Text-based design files
+ + + + + + +
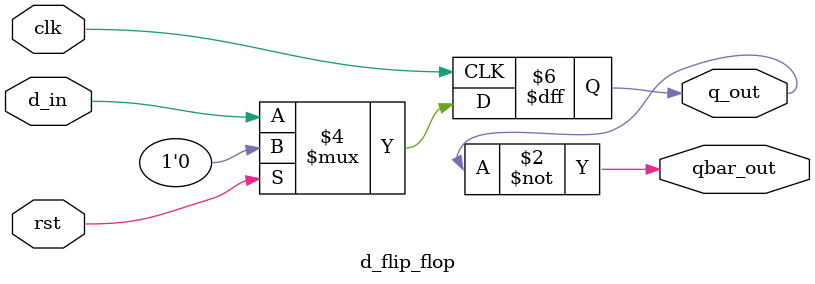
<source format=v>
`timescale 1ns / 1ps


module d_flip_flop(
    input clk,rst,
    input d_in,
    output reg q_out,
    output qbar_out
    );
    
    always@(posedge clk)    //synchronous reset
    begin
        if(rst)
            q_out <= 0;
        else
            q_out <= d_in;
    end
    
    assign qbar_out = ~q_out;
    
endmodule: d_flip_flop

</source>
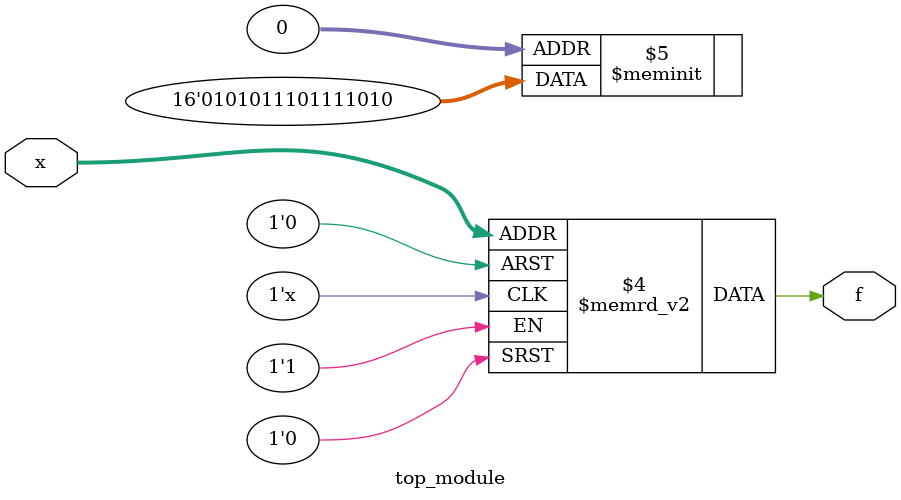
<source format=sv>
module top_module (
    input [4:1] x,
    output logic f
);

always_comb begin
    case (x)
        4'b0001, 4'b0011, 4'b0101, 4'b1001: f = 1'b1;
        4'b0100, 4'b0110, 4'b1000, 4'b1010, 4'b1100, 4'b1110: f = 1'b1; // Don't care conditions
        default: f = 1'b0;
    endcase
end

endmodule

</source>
+ + + + + + +
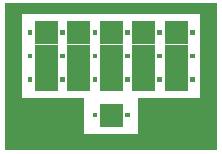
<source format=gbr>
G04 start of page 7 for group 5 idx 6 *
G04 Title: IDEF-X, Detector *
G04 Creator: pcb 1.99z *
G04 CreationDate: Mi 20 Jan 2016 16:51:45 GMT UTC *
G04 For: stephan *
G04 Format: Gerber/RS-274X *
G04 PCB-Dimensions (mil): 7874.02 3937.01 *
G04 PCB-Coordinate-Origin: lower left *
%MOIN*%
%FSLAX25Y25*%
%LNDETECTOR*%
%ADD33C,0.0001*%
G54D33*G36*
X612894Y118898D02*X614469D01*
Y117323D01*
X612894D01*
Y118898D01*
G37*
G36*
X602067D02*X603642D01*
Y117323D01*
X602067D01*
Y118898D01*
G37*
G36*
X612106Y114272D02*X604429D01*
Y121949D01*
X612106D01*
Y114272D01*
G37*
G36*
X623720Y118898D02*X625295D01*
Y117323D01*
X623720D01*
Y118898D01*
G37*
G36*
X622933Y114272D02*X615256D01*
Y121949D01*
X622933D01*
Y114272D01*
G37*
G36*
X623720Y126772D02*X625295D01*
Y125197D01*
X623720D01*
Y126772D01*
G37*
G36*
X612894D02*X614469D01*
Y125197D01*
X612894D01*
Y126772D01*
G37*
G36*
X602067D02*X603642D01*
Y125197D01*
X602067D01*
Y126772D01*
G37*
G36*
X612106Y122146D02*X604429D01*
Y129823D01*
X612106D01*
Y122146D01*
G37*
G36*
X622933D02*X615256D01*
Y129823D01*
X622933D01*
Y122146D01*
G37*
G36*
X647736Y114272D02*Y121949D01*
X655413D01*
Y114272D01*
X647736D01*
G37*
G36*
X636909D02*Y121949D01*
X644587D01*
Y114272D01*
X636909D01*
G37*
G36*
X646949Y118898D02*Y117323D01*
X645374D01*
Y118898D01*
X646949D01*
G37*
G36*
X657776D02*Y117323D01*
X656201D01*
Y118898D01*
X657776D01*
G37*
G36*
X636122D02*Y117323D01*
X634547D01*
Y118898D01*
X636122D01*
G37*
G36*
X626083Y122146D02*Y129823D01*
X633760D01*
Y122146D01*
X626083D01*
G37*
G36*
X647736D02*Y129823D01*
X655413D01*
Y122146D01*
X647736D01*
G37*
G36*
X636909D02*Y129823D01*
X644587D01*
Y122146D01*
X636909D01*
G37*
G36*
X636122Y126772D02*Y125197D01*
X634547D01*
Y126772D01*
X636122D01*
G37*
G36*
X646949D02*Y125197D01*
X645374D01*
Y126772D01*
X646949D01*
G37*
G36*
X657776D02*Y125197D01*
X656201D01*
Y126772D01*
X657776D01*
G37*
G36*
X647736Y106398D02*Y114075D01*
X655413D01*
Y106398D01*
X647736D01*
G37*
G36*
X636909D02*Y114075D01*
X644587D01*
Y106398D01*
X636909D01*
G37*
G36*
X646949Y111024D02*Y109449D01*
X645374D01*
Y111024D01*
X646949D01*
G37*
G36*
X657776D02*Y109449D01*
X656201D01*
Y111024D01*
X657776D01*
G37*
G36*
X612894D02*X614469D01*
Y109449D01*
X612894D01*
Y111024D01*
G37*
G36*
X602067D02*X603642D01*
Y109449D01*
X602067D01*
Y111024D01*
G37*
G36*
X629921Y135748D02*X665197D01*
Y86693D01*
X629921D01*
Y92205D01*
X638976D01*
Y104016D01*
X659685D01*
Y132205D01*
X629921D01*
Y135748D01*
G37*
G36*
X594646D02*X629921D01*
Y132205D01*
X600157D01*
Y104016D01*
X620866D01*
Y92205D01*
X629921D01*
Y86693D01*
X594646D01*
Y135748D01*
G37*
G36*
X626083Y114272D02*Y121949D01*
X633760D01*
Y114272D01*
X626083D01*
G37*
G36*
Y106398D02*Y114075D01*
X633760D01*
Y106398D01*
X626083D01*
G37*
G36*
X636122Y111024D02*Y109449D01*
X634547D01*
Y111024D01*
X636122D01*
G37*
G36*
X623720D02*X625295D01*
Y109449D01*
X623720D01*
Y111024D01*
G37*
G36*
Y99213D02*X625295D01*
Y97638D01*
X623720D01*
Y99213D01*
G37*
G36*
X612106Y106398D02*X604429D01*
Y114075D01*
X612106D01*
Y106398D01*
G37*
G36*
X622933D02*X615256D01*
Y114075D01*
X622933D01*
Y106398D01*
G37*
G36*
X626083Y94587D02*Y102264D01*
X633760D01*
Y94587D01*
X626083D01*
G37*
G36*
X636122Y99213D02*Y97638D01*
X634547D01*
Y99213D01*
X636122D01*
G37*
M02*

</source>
+ + + + + + +
=== Assignment ===
If a line of the data holds the string "output", list it.

=== Response for this exercise ===
    output reg q_out,
    output qbar_out
    output logic f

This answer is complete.